青い猫の花嫁
キス、したい?

次の日


あたしは爽子に手をひかれ、大きなゲートをくぐっていた。
そこには真っ青な文字で、『マリンブルー』と書かれている。

最近できたばかりの、人気の水族館だ。

行先を任されたはずが、なぜか爽子と松田君にいつの間にか決定されていて、あたし達は電車で30分の海沿いの町までやってきた。


「修也!チケット買ってきて?4人分ねっ」

「は?なんで俺……」


爽子に、言われて文句を言いながらも松田君はしっかりと4人分のチケットを買ってきてくれた。


「つかなんで藍原のまで……。ん、ほらこれ」

「――、ありがとう」


トワは一瞬キョトン目を瞬かせて、差し出されたそれを受け取った。



「わあ、やっぱり春休みだね。すっごい人」



薄暗い館内に入ると、大きな水槽が目に飛び込んできた。
たくさんの家族連れや、カップルで賑わっていて、みんな楽しそうに何かを目で追っている。

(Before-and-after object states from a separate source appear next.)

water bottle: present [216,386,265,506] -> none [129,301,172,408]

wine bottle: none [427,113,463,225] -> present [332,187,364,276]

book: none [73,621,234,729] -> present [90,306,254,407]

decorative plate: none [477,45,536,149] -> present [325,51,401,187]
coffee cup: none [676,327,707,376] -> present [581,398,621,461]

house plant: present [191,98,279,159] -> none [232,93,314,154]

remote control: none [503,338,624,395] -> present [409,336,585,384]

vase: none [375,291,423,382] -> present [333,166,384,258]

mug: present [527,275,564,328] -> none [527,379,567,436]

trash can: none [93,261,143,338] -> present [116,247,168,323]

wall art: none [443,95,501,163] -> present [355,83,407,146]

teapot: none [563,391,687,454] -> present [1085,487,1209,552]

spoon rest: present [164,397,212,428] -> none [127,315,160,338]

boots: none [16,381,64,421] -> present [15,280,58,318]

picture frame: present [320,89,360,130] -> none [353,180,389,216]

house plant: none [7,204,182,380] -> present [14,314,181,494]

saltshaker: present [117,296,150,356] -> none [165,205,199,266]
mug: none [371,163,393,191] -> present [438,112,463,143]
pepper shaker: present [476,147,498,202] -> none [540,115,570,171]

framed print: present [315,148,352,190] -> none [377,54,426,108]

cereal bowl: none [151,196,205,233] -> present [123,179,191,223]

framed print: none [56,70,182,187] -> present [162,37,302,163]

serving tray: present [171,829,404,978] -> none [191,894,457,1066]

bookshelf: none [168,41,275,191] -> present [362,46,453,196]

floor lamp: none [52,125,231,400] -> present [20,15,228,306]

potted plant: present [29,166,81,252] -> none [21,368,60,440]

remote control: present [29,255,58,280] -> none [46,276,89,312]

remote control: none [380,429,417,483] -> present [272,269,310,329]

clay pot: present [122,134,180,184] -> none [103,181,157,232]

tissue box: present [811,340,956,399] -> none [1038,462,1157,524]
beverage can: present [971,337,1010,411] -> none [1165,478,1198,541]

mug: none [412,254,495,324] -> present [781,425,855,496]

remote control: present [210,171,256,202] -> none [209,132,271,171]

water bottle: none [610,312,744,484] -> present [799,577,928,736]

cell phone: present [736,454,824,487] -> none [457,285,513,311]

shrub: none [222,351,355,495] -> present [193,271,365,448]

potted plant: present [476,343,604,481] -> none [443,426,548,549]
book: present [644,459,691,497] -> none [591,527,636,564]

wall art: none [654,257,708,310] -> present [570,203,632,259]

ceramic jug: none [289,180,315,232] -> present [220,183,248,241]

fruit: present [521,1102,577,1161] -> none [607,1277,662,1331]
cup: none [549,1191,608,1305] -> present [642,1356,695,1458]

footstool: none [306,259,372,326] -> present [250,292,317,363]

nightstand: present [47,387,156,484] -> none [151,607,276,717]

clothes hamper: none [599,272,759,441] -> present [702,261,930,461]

あたし達もその人並みに混じって、大きな水槽を見上げた。


「あ、イルカの赤ちゃんだ。かわい~」

「ほんとだぁ。小さいね」


数頭のイルカが気持ち様さそうに泳いでいて、その中に小さな赤ちゃんを見つけた。
爽子と並んでイルカを眺めていると、隣に誰かが並ぶ気配がして顔を上げた。



あ、トワ……。

少し気だるように、水槽を見上げたトワ。
キラキラ光る水面を見つめて、眩しそうにその青い瞳を細めている。




トワの髪って、綺麗だな……。


水槽からの淡いブルーに、彼の髪が溶けていきそうで思わず息を呑んだ。